Is the second sentence meant to be a question or a statement? In any case, he should go ahead and stop claiming that 6,000 years ago is likely, and the “best estimate” that he links is his own paper. Science says 6,000 years ago is extremely unlikely because of Tasmanian isolation. If the magic 6,000-yr figure isn’t driving the bus, why fight so hard to retain it?
Science progresses as we diligently work to falsify our hypotheses.
This is almost laughable. Someone (me!) provides a challenge to the hypothesis, and Swamidass, who constantly reminds in the book that he is a scientist, [content removed] and resorts to all sorts of spurious claims against me rather than addressing the evidence.
In the case of Tasmania, I find that the assumption may not be valid from 6,000 years ago to AD 1, but we cannot say for sure.
At the moment, we can say with near certainty that the assumption IS NOT valid.
For this reason, there is legitimate dispute about the genealogical isolation of Tasmania.
No scientist who has studied Tasmania disputes the isolation of Tasmania.
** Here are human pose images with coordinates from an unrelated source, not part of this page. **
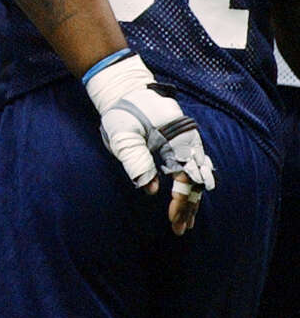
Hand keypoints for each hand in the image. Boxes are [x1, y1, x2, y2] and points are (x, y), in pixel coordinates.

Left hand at [84, 50, 215, 234]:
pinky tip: (184, 200)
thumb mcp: (123, 135)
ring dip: (190, 199)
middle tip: (180, 229)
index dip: (182, 202)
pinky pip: (189, 167)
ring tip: (185, 222)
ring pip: (195, 176)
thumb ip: (136, 161)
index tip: (173, 220)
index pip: (186, 178)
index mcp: (178, 138)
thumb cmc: (122, 110)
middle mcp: (187, 140)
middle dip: (188, 206)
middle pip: (196, 180)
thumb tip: (149, 190)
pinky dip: (187, 185)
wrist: (123, 87)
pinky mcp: (178, 142)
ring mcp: (185, 141)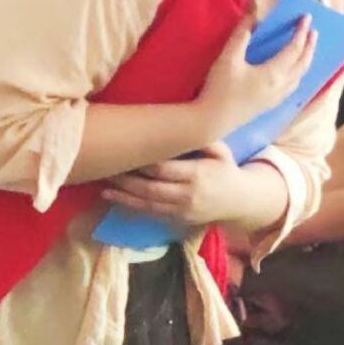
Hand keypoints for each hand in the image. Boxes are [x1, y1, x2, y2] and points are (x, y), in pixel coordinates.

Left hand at [102, 142, 250, 228]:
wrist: (240, 202)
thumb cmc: (226, 170)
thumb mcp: (221, 150)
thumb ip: (201, 140)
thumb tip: (178, 125)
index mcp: (198, 174)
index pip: (162, 168)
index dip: (141, 161)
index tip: (125, 150)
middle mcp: (188, 194)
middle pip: (150, 187)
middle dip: (126, 178)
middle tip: (106, 166)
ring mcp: (182, 210)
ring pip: (146, 203)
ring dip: (123, 194)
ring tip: (103, 184)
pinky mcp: (178, 219)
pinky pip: (150, 213)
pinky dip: (130, 205)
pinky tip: (112, 197)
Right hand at [196, 19, 314, 139]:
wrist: (213, 120)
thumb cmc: (220, 88)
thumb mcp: (229, 58)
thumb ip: (241, 35)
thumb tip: (253, 15)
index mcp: (274, 73)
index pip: (294, 49)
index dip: (301, 32)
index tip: (307, 18)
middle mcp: (281, 86)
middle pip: (302, 64)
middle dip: (309, 46)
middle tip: (313, 32)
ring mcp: (277, 97)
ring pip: (299, 76)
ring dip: (305, 61)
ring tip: (306, 49)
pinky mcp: (271, 105)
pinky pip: (293, 86)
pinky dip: (298, 74)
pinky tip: (293, 72)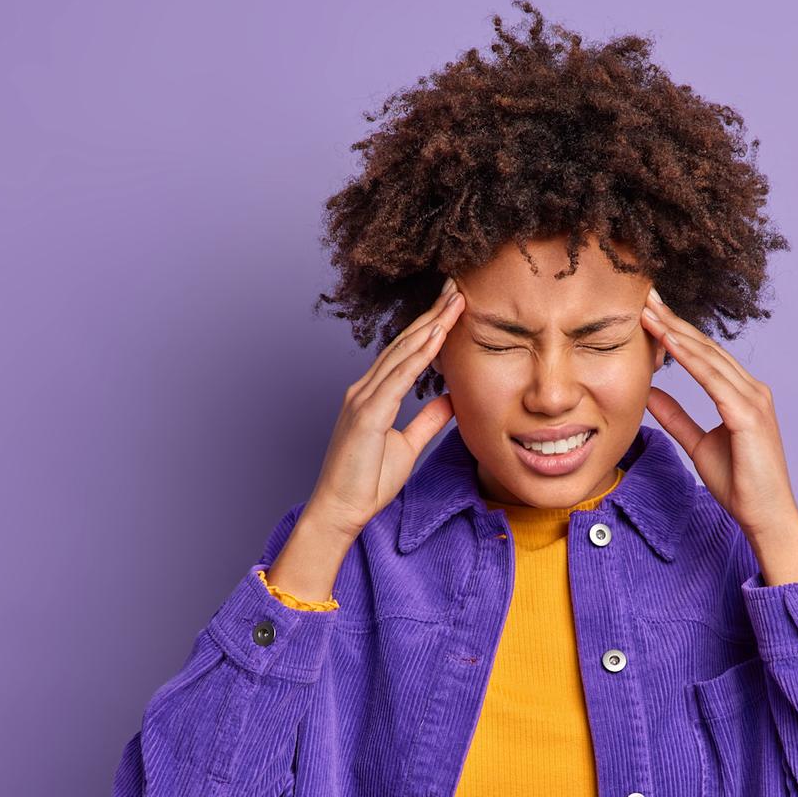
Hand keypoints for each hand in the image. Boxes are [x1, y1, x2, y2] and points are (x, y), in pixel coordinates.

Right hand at [304, 276, 464, 540]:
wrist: (341, 509)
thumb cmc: (367, 482)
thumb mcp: (407, 446)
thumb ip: (427, 420)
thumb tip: (451, 400)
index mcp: (373, 395)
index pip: (406, 353)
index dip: (430, 327)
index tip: (452, 305)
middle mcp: (365, 389)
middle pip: (405, 343)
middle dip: (432, 314)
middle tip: (456, 286)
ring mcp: (363, 398)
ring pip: (402, 353)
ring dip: (431, 325)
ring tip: (454, 301)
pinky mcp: (366, 414)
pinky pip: (398, 378)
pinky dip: (419, 355)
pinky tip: (437, 337)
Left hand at [637, 286, 797, 542]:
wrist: (765, 515)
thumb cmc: (739, 484)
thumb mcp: (698, 444)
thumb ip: (677, 417)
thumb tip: (651, 394)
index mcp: (742, 395)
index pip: (704, 356)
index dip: (677, 332)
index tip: (650, 313)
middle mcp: (752, 390)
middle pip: (706, 348)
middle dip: (675, 321)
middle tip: (646, 296)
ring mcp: (753, 399)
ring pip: (708, 358)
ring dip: (676, 333)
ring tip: (649, 312)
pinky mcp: (748, 415)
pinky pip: (712, 380)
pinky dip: (689, 359)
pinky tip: (668, 342)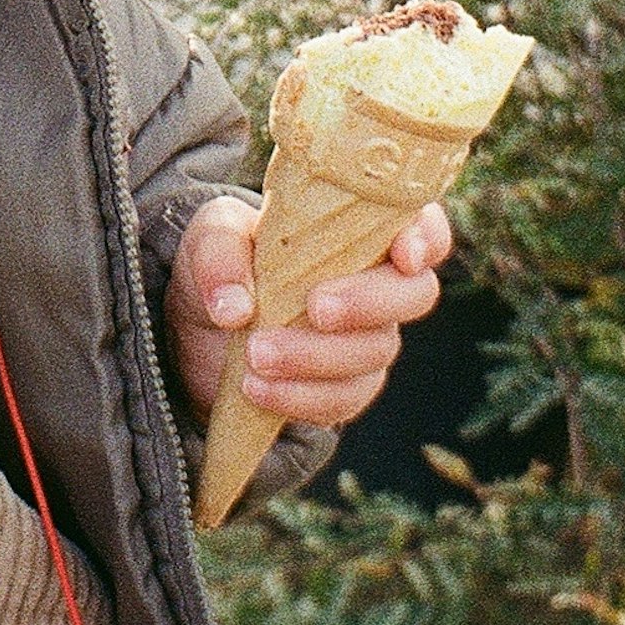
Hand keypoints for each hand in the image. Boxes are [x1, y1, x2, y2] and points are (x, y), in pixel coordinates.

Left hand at [168, 193, 452, 432]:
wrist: (198, 325)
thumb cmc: (224, 260)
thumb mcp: (211, 236)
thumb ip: (220, 253)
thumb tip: (235, 308)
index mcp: (359, 229)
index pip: (421, 225)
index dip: (426, 238)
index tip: (402, 255)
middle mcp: (376, 282)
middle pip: (414, 294)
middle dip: (368, 303)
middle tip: (316, 307)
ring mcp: (365, 339)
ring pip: (374, 353)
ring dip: (317, 356)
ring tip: (256, 354)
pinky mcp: (341, 388)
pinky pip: (342, 400)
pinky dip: (300, 398)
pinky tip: (256, 389)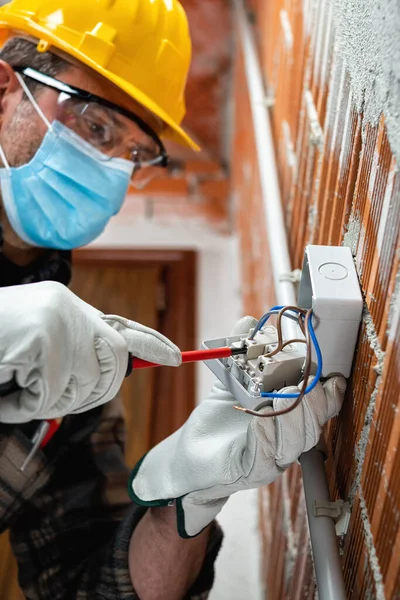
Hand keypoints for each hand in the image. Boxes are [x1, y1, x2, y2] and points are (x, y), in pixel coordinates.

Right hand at [0, 281, 180, 422]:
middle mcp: (68, 309)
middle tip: (48, 393)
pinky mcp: (42, 342)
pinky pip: (49, 397)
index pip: (122, 327)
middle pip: (114, 366)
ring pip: (83, 387)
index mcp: (67, 308)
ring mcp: (56, 323)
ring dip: (45, 400)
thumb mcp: (33, 345)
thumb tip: (110, 372)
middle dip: (90, 392)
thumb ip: (72, 352)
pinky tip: (4, 385)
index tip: (175, 357)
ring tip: (14, 382)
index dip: (151, 344)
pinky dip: (22, 406)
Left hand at [130, 316, 345, 537]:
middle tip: (302, 384)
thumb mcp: (230, 380)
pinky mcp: (250, 472)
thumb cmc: (218, 419)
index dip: (328, 392)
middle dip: (312, 403)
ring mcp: (271, 459)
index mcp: (288, 417)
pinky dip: (266, 438)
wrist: (190, 455)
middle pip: (312, 426)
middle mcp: (286, 440)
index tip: (329, 376)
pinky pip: (265, 458)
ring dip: (292, 418)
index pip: (319, 407)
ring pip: (294, 443)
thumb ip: (241, 351)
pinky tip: (260, 422)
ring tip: (282, 398)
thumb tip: (248, 321)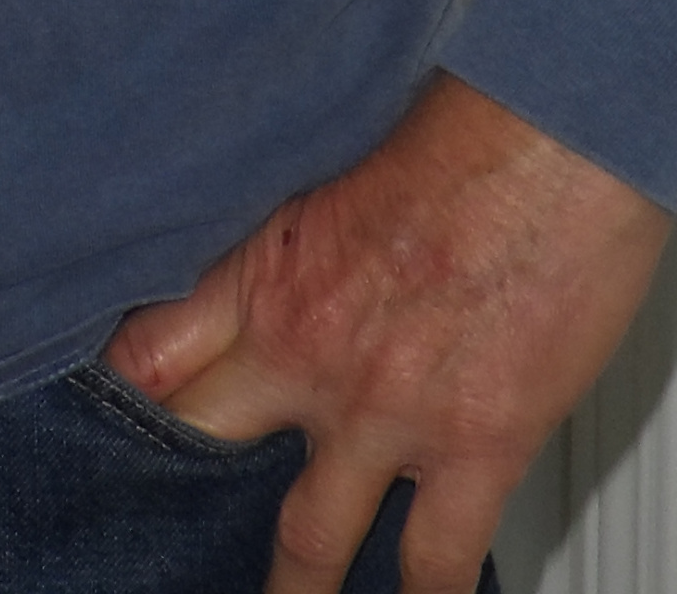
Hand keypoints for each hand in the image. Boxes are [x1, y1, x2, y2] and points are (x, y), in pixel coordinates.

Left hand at [100, 76, 671, 593]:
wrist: (562, 131)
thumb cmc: (470, 127)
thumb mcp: (340, 171)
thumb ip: (302, 245)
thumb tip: (295, 276)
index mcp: (271, 269)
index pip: (152, 354)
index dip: (124, 395)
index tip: (114, 421)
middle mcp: (309, 347)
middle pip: (203, 446)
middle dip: (183, 492)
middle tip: (167, 533)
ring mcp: (386, 408)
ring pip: (308, 538)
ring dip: (293, 587)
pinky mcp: (474, 445)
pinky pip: (435, 563)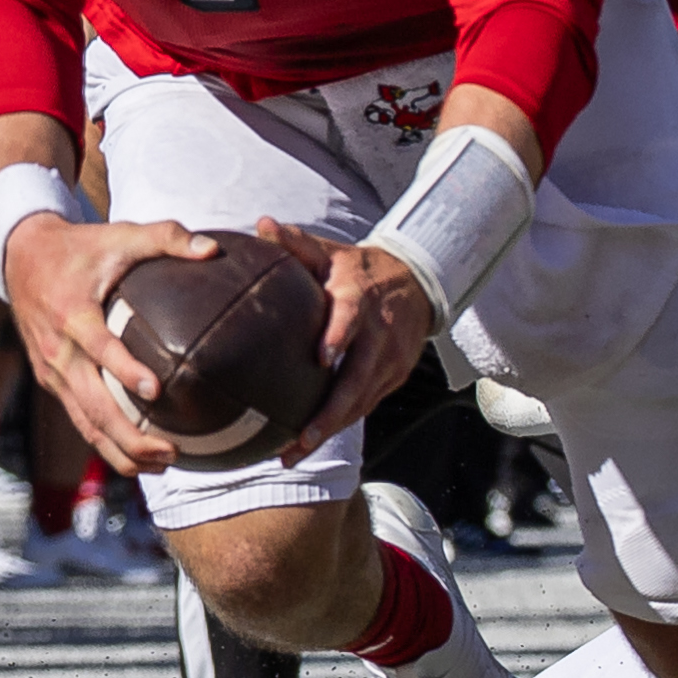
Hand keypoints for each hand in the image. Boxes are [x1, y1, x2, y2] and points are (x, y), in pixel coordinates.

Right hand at [0, 210, 217, 475]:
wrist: (21, 257)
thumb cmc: (82, 246)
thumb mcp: (121, 233)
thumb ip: (167, 237)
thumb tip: (212, 249)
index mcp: (73, 314)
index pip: (100, 348)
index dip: (125, 370)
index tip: (157, 390)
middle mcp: (58, 350)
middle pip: (91, 405)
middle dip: (129, 435)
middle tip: (171, 451)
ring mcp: (52, 371)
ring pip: (84, 423)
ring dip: (120, 449)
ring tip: (162, 465)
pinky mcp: (52, 382)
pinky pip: (79, 418)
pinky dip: (106, 442)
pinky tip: (140, 458)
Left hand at [252, 219, 434, 464]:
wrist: (416, 282)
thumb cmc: (357, 269)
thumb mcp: (330, 252)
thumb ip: (296, 243)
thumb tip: (261, 224)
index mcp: (359, 300)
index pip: (350, 321)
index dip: (339, 339)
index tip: (320, 360)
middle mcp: (378, 335)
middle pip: (357, 379)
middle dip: (330, 413)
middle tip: (301, 437)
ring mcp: (390, 360)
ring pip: (361, 402)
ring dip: (330, 429)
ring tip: (292, 453)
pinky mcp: (395, 376)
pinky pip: (366, 405)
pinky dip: (340, 425)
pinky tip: (308, 443)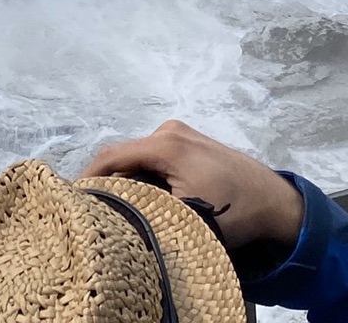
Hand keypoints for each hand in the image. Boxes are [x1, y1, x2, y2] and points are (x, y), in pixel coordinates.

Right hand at [82, 120, 303, 248]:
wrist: (273, 202)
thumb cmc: (234, 210)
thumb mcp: (188, 216)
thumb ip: (148, 209)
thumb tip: (115, 217)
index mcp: (165, 144)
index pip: (112, 156)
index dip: (89, 178)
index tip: (73, 201)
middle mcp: (168, 131)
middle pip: (124, 157)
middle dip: (108, 183)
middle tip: (96, 212)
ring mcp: (179, 135)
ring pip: (138, 159)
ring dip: (128, 182)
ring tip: (118, 210)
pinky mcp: (187, 143)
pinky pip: (153, 159)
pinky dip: (144, 177)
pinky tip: (144, 200)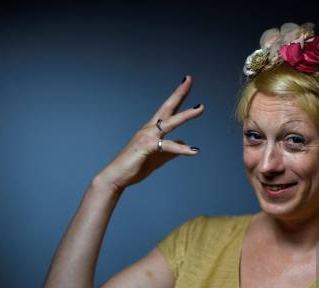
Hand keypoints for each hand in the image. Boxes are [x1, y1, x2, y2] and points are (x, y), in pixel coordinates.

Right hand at [97, 75, 203, 190]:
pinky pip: (168, 147)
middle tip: (189, 79)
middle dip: (179, 93)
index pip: (168, 109)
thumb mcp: (158, 157)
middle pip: (167, 107)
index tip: (186, 82)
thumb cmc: (135, 166)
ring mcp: (147, 137)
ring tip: (201, 108)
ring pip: (170, 123)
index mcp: (152, 129)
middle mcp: (149, 129)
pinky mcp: (146, 147)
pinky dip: (181, 149)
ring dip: (186, 115)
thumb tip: (184, 142)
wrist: (117, 176)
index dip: (178, 96)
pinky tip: (194, 151)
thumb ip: (172, 150)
The only one who disputes it appears to be Swamidass.
Moving Adam and Eve slightly more ancient takes the Tasmanian objection off the table entirely.
Exactly. It’s not hard. But I have a prediction: Despite saying this, Swamidass will continue to claim 6,000 years because it’s all about the magic number.
The figure visualizes how I summarize my findings. My precise scientific argument is nuanced and complex.
I would characterize it as a lack of parsimony, but your mileage may vary. Over and out.